- O ex-governador de Minas Gerais, Romeu Zema (Novo), afirmou que apresentará um “plano implacável” caso seja eleito presidente.
- A declaração ocorreu em resposta a críticas do ministro Gilmar Mendes, do Supremo Tribunal Federal, e Zema disse que o Brasil não anda em tapete vermelho.
- Zema alegou que o País é roubado pelos intocáveis que vivem na capital e fez uma indirecta a Gilmar: “Brasil de verdade não anda em tapete vermelho nem fala português rebuscado”.
- Na 27ª Marcha dos Prefeitos, em Brasília, ele prometeu privatizações e afirmou que o governo federal vai gastar menos do que arrecada, com queda da dívida e dos juros.
- O ex-governador reforçou objetivos de combater organizações criminosas e enfrentar os “intocáveis”, além de afirmar que nunca diferenciou o tratamento a prefeitos de esquerda ou de direita.

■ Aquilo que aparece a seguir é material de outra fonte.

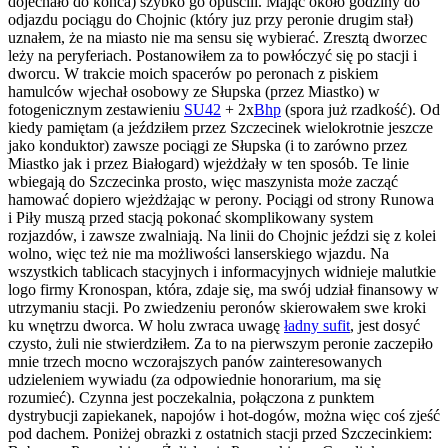
dojechało do końca) szybko go opuścili. Mając około godziny do
odjazdu pociągu do Chojnic (który juz przy peronie drugim stał)
uznałem, że na miasto nie ma sensu się wybierać. Zresztą dworzec
leży na peryferiach. Postanowiłem za to powłóczyć się po stacji i
dworcu. W trakcie moich spacerów po peronach z piskiem
hamulców wjechał osobowy ze Słupska (przez Miastko) w
fotogenicznym zestawieniu
SU42
+ 2x
Bhp
(spora już rzadkość). Od
kiedy pamiętam (a jeździłem przez Szczecinek wielokrotnie jeszcze
jako konduktor) zawsze pociągi ze Słupska (i to zarówno przez
Miastko jak i przez Białogard) wjeżdżały w ten sposób. Te linie
wbiegają do Szczecinka prosto, więc maszynista może zacząć
hamować dopiero wjeżdżając w perony. Pociągi od strony Runowa
i Piły muszą przed stacją pokonać skomplikowany system
rozjazdów, i zawsze zwalniają. Na linii do Chojnic jeździ się z kolei
wolno, więc też nie ma możliwości lanserskiego wjazdu. Na
wszystkich tablicach stacyjnych i informacyjnych widnieje malutkie
logo firmy Kronospan, która, zdaje się, ma swój udział finansowy w
utrzymaniu stacji. Po zwiedzeniu peronów skierowałem swe kroki
ku wnętrzu dworca. W holu zwraca uwagę
ładny sufit
, jest dosyć
czysto, żuli nie stwierdziłem. Za to na pierwszym peronie zaczepiło
mnie trzech mocno wczorajszych panów zainteresowanych
udzieleniem wywiadu (za odpowiednie honorarium, ma się
rozumieć). Czynna jest poczekalnia, połączona z punktem
dystrybucji zapiekanek, napojów i hot-dogów, można więc coś zjeść
pod dachem. Poniżej obrazki z ostatnich stacji przed Szczecinkiem:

O ex-governador de Minas Gerais, Romeu Zema (Novo), afirmou nesta quarta-feira, 20, que apresentará um plano implacável caso seja eleito presidente. A declaração aconteceu em resposta a críticas feitas pelo ministro Gilmar Mendes, do STF, durante evento público.
Zema acusou que o país não avança com discursos deslumbrados e afirmou que o Brasil real está entre injustiças praticadas por elites que vivem na capital. Ele criticou o que chamou de linguagem pomposa usada por autoridades.
Durante a 27ª Marcha dos Prefeitos, em Brasília, Zema reiterou a promessa de privatizações e afirmou que o governo federal deve reduzir gastos e a dívida pública, com juros menores e menor endividamento geral.
Propostas e desdobramentos
O ex-governador listou metas para combater grupos criminosos que atuam em territórios ocupados e enfrentar as chamadas elites protegidas. Também prometeu ações para ampliar a atuação contra irregularidades em Brasília.
Zema afirmou que, em sua gestão em Minas, não houve discriminação entre prefeitos de esquerda e de direita no atendimento. Ele afirmou que prefeitos estão sobrecarregados pela União e precisam de mais recursos.
O tom da fala ocorreu após críticas de Gilmar Mendes, que havia sugerido que Zema utiliza um dialeto próximo ao português. A origem da polêmica está ligada a divergências sobre o tom do discurso e a abordagem de temas legais e institucionais.